# BRIEF
Below are some records. Return exactly the lines from the one containing "packet with printed label [564,361,691,481]" through the one containing "roll of masking tape [554,61,635,155]", both included, and only those.

[Collected data]
━━━━━━━━━━━━━━━━

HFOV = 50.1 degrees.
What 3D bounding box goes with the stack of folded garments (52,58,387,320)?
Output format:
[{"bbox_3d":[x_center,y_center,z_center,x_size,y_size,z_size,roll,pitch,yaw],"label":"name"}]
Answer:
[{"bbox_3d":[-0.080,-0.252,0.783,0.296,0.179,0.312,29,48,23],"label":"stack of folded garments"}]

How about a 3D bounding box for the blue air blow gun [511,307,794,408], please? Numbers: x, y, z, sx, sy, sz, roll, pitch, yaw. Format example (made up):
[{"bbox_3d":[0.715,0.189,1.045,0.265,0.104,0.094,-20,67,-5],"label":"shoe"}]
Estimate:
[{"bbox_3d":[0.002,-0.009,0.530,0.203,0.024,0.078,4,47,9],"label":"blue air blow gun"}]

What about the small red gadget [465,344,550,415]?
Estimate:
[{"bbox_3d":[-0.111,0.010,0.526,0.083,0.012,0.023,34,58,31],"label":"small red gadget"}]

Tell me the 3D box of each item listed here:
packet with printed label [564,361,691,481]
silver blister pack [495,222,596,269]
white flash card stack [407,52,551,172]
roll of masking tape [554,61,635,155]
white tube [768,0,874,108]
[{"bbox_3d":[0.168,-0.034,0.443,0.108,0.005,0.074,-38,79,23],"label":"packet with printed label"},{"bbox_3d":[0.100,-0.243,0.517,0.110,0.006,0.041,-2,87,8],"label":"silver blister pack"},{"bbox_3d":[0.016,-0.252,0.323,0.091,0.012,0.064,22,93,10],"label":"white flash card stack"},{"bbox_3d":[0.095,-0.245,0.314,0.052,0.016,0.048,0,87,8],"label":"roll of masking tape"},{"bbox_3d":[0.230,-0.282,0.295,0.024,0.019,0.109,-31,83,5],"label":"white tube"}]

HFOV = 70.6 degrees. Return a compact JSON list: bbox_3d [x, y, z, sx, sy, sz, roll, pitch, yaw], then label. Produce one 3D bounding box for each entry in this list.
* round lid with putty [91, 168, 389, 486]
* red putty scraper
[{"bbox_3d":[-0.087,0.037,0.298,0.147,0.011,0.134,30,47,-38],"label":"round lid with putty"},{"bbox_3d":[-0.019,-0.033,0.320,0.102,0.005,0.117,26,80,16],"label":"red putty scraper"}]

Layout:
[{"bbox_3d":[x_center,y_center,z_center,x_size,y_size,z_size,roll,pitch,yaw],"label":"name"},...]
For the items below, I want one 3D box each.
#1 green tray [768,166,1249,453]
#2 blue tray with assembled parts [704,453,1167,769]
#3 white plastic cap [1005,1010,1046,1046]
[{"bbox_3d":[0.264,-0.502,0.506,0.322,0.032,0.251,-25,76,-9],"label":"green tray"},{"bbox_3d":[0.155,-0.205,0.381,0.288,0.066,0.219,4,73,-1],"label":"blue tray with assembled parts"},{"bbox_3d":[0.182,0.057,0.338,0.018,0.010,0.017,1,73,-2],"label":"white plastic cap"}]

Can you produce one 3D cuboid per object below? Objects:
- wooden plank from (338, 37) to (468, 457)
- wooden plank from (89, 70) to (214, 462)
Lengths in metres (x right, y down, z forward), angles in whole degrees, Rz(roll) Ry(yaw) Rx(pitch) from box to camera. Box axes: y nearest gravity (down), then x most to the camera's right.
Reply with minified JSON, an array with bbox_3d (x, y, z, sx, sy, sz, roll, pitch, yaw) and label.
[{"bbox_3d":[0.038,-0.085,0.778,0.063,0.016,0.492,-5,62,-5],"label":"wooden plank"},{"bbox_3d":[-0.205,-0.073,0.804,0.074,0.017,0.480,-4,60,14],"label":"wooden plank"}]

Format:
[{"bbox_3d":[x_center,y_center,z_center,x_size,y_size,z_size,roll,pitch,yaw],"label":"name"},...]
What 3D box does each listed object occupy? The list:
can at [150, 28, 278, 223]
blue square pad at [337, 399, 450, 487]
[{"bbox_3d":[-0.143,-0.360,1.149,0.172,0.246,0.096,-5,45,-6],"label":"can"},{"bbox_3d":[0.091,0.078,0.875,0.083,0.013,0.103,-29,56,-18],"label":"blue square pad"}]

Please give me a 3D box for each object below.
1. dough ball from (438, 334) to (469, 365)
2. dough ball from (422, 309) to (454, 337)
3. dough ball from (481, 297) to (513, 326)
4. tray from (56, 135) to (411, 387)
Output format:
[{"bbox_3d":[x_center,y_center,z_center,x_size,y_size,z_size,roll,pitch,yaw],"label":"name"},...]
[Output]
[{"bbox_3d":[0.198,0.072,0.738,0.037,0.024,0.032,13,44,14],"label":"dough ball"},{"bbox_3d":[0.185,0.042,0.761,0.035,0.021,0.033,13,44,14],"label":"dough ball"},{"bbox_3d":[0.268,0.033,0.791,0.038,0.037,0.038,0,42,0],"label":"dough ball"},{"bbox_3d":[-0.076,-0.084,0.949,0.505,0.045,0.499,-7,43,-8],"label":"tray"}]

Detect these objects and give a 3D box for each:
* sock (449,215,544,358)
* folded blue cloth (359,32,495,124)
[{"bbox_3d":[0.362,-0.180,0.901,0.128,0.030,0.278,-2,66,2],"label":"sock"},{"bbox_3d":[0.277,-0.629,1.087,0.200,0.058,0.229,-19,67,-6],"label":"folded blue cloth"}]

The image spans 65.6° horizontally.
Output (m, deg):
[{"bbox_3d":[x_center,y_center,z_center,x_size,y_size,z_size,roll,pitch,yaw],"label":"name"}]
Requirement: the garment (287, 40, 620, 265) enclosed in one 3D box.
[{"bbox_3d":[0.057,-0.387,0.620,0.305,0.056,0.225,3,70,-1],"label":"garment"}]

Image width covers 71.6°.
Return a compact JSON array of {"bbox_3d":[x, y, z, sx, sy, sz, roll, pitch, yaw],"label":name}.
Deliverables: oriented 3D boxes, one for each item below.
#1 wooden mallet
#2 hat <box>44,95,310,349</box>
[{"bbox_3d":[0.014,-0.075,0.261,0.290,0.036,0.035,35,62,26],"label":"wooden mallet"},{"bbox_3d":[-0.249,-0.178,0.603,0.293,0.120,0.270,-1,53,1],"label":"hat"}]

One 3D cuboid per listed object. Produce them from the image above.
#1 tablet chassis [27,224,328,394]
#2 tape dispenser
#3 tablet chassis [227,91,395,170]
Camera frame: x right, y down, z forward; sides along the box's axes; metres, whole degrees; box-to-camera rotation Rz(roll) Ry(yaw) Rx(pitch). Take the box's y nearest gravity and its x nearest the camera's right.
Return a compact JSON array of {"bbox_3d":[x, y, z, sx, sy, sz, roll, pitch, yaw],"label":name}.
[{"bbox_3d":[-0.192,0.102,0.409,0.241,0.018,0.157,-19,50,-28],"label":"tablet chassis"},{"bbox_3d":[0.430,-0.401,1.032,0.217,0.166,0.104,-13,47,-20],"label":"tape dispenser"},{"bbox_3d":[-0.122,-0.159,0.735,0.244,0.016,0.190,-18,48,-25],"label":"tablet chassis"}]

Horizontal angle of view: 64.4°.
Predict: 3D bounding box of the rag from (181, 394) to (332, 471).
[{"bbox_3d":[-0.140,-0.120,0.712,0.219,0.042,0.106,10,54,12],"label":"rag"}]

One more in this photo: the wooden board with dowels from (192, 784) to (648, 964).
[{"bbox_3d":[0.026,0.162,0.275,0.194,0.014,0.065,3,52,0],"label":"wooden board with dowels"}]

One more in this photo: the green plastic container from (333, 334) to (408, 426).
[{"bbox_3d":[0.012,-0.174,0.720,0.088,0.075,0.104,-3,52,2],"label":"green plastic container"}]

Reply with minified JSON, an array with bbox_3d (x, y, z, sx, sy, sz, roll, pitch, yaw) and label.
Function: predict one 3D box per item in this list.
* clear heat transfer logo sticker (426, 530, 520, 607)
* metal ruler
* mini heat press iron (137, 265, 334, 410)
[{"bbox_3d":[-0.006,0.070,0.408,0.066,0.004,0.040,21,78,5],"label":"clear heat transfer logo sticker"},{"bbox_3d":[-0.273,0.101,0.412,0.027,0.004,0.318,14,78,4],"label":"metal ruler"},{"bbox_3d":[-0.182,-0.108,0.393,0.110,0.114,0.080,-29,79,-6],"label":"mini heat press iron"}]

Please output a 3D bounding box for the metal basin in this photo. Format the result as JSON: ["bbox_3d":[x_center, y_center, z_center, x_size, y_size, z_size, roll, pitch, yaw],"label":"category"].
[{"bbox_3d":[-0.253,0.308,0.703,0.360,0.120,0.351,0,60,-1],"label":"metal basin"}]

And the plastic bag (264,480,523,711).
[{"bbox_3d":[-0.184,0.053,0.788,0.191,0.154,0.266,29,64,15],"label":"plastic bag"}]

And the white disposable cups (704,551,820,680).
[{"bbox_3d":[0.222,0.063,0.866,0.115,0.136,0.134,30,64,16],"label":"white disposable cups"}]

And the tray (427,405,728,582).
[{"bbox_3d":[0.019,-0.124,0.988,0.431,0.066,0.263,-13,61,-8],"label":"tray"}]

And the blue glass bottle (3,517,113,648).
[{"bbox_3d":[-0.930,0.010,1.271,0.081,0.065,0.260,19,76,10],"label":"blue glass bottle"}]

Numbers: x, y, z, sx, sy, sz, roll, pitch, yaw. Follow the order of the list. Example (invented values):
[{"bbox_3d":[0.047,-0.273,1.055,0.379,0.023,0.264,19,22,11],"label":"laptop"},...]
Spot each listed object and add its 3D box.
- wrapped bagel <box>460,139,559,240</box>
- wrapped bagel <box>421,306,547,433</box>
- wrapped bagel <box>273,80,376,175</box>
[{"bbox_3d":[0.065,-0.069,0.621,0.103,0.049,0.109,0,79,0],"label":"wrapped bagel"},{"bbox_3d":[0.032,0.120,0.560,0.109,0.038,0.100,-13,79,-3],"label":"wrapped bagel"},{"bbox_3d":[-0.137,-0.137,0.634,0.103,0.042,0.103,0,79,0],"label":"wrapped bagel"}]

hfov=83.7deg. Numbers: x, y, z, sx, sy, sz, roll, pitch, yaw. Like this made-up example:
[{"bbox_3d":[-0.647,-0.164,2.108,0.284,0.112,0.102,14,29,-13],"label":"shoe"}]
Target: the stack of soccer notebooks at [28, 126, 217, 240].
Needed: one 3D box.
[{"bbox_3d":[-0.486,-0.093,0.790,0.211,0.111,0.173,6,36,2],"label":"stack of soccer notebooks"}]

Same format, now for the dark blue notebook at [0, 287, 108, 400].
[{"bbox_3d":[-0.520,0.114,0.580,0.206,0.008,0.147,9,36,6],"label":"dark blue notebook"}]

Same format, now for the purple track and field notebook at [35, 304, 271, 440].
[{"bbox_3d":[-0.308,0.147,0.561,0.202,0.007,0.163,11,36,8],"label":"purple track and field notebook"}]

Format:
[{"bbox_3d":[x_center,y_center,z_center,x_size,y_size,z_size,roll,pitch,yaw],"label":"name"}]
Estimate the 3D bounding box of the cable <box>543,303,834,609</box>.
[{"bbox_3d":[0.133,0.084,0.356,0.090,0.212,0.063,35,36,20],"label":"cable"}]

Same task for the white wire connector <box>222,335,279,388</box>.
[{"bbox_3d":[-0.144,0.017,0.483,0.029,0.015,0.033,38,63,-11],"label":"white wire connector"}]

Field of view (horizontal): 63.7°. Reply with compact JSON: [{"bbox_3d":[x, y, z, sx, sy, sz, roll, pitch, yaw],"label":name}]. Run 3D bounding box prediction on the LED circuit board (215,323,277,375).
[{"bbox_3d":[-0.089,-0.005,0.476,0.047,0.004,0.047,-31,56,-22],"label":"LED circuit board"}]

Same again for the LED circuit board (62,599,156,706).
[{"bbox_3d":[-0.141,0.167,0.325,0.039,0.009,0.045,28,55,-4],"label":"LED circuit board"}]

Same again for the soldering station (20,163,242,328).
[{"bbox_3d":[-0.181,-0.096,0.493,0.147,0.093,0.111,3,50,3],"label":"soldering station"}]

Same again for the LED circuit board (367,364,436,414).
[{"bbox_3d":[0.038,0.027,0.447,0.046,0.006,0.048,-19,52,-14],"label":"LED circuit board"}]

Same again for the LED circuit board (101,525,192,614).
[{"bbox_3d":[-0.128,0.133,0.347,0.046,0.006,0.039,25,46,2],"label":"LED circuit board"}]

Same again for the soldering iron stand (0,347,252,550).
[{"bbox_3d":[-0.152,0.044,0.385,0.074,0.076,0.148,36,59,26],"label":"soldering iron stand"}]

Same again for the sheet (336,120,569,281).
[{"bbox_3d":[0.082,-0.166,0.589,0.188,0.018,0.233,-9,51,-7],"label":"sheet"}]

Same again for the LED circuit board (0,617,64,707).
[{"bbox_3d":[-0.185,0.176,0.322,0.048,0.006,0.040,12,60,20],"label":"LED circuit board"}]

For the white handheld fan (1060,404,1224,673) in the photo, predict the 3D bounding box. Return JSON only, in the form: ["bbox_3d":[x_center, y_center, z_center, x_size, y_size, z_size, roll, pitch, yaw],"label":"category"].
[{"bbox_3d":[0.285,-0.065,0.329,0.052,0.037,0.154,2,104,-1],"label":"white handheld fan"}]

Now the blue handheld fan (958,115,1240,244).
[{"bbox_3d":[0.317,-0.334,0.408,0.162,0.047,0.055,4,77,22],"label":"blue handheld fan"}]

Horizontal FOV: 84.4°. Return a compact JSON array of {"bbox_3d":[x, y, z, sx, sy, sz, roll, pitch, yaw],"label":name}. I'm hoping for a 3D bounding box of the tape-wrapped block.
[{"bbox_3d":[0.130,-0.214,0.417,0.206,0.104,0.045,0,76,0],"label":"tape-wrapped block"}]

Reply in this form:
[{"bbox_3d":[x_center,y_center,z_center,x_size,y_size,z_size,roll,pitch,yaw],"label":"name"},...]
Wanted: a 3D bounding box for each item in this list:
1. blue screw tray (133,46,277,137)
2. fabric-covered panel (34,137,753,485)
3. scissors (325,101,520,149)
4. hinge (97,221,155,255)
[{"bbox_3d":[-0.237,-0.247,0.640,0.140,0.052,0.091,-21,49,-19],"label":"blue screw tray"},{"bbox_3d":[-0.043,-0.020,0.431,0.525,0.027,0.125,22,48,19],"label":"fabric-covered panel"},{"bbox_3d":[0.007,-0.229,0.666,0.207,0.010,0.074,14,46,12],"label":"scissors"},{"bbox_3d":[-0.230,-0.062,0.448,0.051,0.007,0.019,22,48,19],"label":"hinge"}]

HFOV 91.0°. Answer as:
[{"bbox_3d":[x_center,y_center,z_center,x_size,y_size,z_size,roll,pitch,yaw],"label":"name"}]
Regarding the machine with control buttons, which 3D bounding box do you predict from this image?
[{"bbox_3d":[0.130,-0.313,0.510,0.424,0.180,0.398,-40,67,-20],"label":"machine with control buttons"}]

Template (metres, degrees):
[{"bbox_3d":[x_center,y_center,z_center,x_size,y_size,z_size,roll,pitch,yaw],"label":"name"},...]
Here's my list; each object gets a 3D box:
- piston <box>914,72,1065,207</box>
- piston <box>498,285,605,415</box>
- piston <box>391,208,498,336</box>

━━━━━━━━━━━━━━━━

# ANSWER BELOW
packet with printed label [564,361,691,481]
silver blister pack [495,222,596,269]
white flash card stack [407,52,551,172]
roll of masking tape [554,61,635,155]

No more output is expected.